WHAT YOU SHOULD DO:
Up to and including the line with "(584, 362) = (482, 283): frying", write out the listing from its first line, minus the pictures.
Top of DATA FOR ANALYSIS
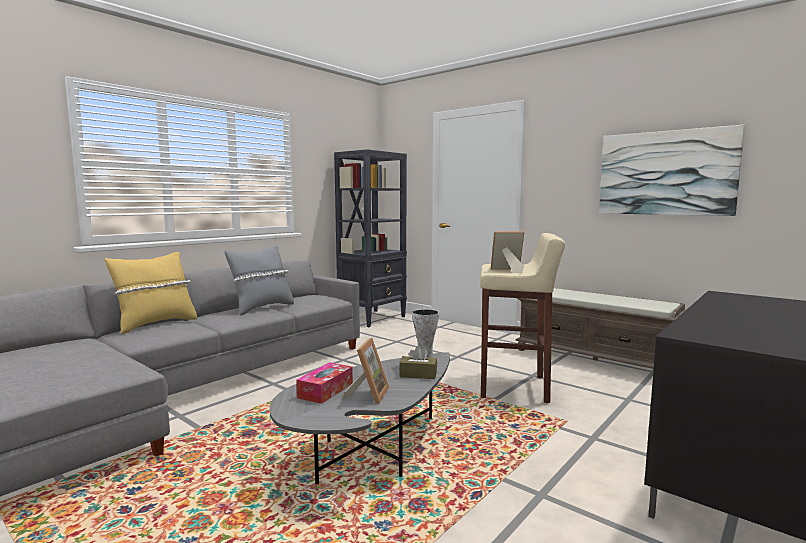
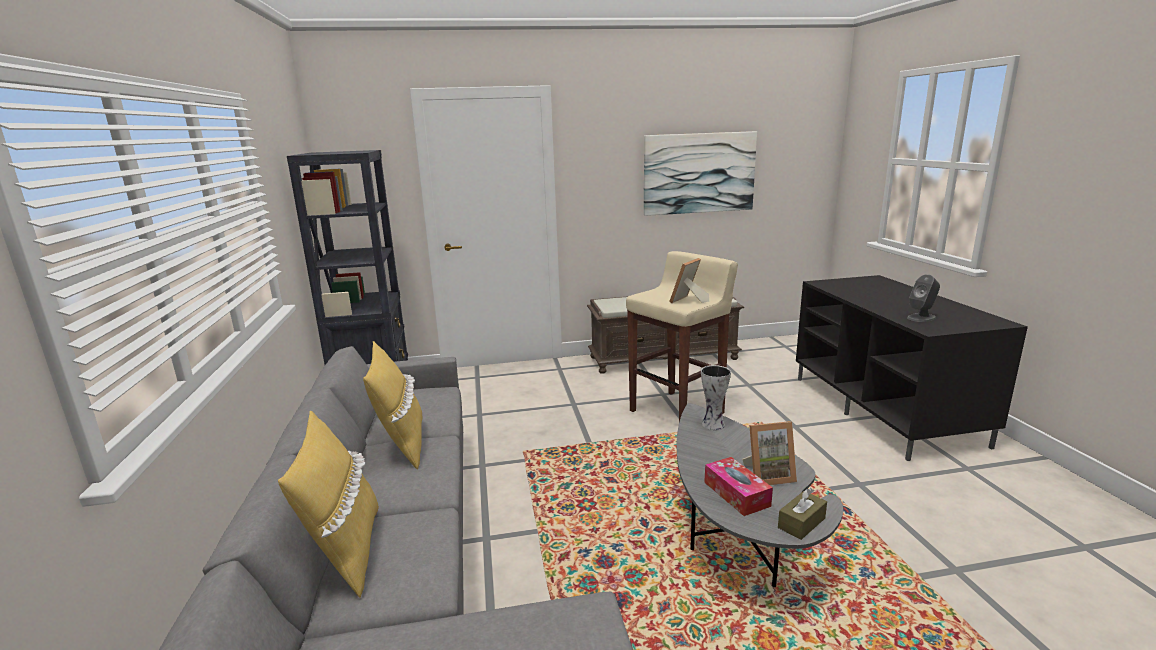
camera: 50 degrees left, 10 degrees up
(262, 308) = (401, 445): grey pillow -> yellow pillow
(368, 395) = (768, 475): picture frame -> picture frame turned 120 degrees clockwise
(418, 374) = (736, 436): brown tissue box -> brown tissue box (801, 523)
(723, 329) = (921, 318): none -> grey speaker

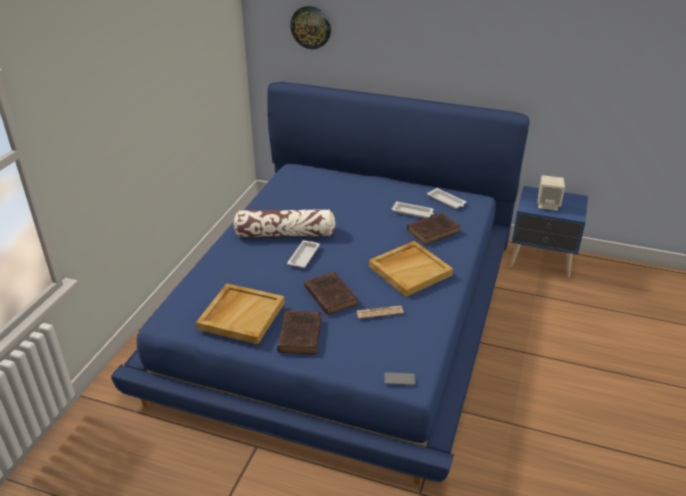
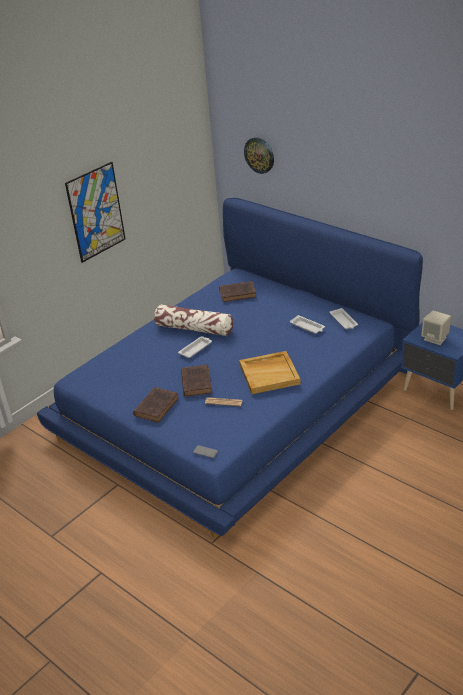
camera: 25 degrees right, 0 degrees up
(144, 101) = (96, 212): none -> picture
(241, 315) = (124, 385): beige tray -> none
(434, 230) = (313, 345): brown book -> brown book (238, 293)

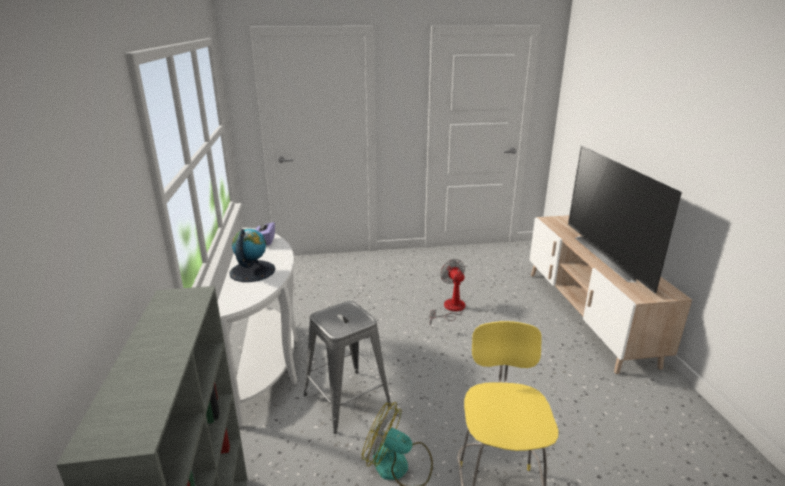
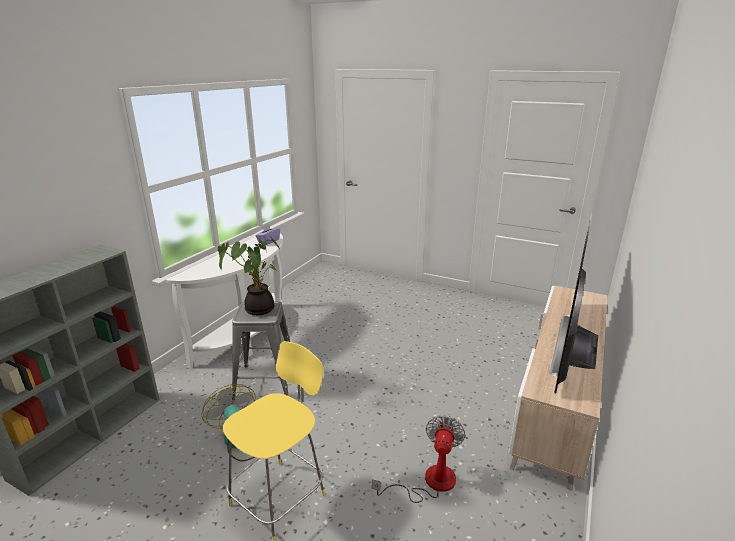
camera: 35 degrees right, 0 degrees up
(252, 271) = (229, 259): globe -> none
(339, 316) = (257, 309): none -> potted plant
(450, 309) = (423, 349): fan -> fan (429, 482)

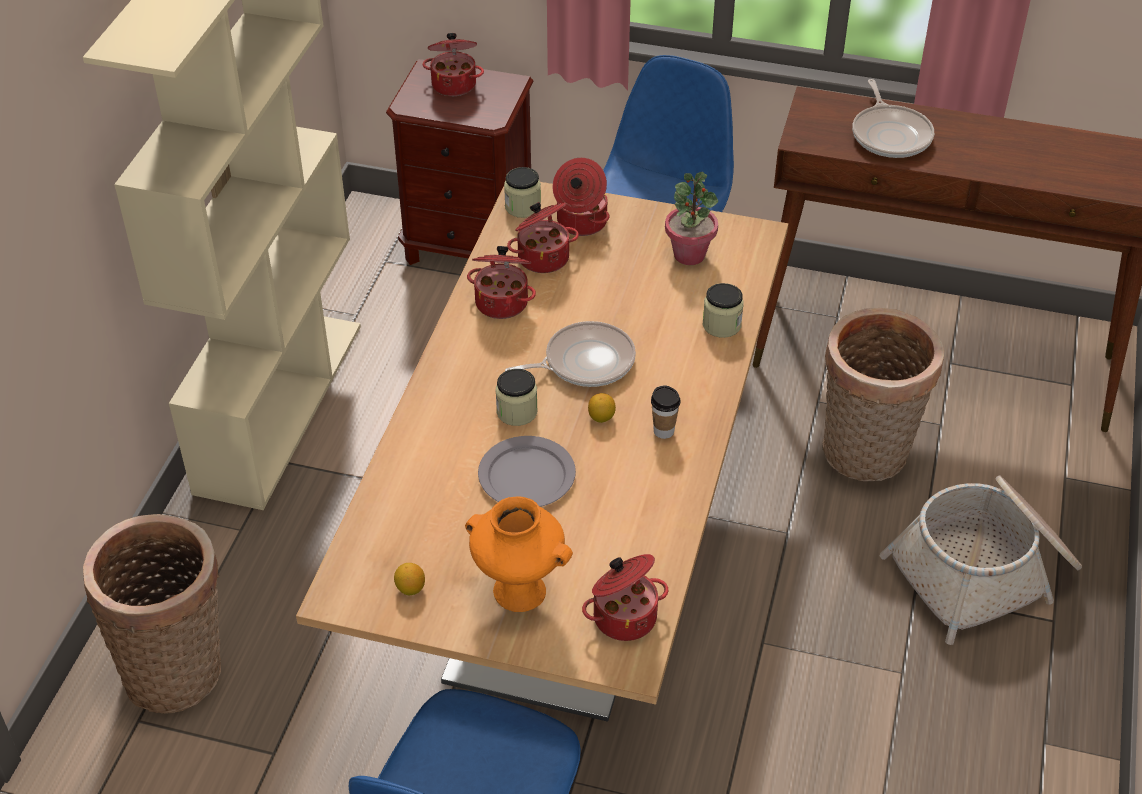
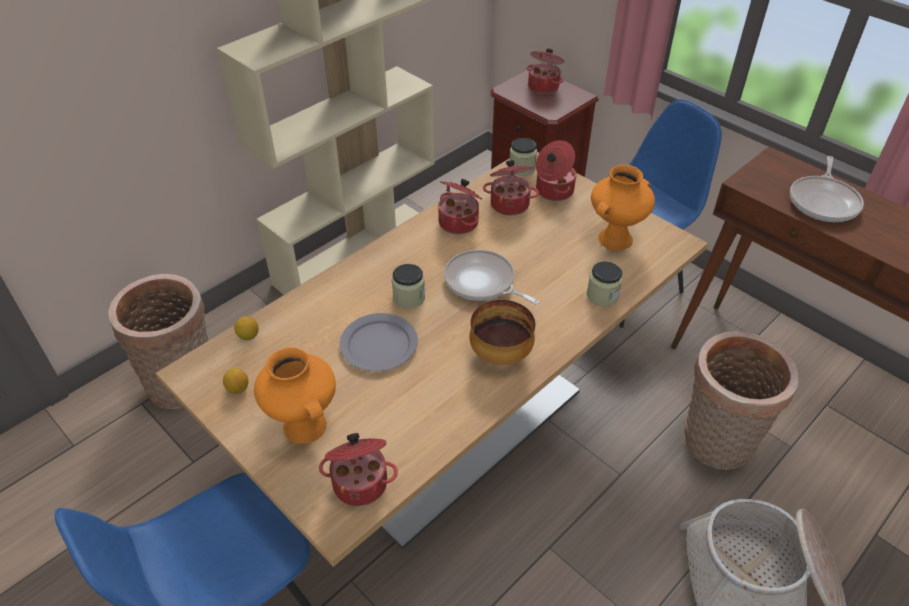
camera: 30 degrees right, 0 degrees up
(584, 362) = (482, 283): frying pan -> frying pan turned 150 degrees counterclockwise
(601, 417) = (463, 326): lemon -> lemon (248, 336)
(663, 431) = (500, 354): cup -> bowl
(689, 254) = (615, 238): potted plant -> orange vase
Bottom of DATA FOR ANALYSIS
ANSWER FOR THE TASK:
camera: 50 degrees left, 10 degrees up
(262, 308) = (401, 445): grey pillow -> yellow pillow
(368, 395) = (768, 475): picture frame -> picture frame turned 120 degrees clockwise
(418, 374) = (736, 436): brown tissue box -> brown tissue box (801, 523)
(723, 329) = (921, 318): none -> grey speaker

camera: 25 degrees right, 0 degrees up
(144, 101) = (96, 212): none -> picture
(241, 315) = (124, 385): beige tray -> none
(434, 230) = (313, 345): brown book -> brown book (238, 293)

camera: 35 degrees right, 0 degrees up
(252, 271) = (229, 259): globe -> none
(339, 316) = (257, 309): none -> potted plant
(450, 309) = (423, 349): fan -> fan (429, 482)

camera: 30 degrees right, 0 degrees up
(584, 362) = (482, 283): frying pan -> frying pan turned 150 degrees counterclockwise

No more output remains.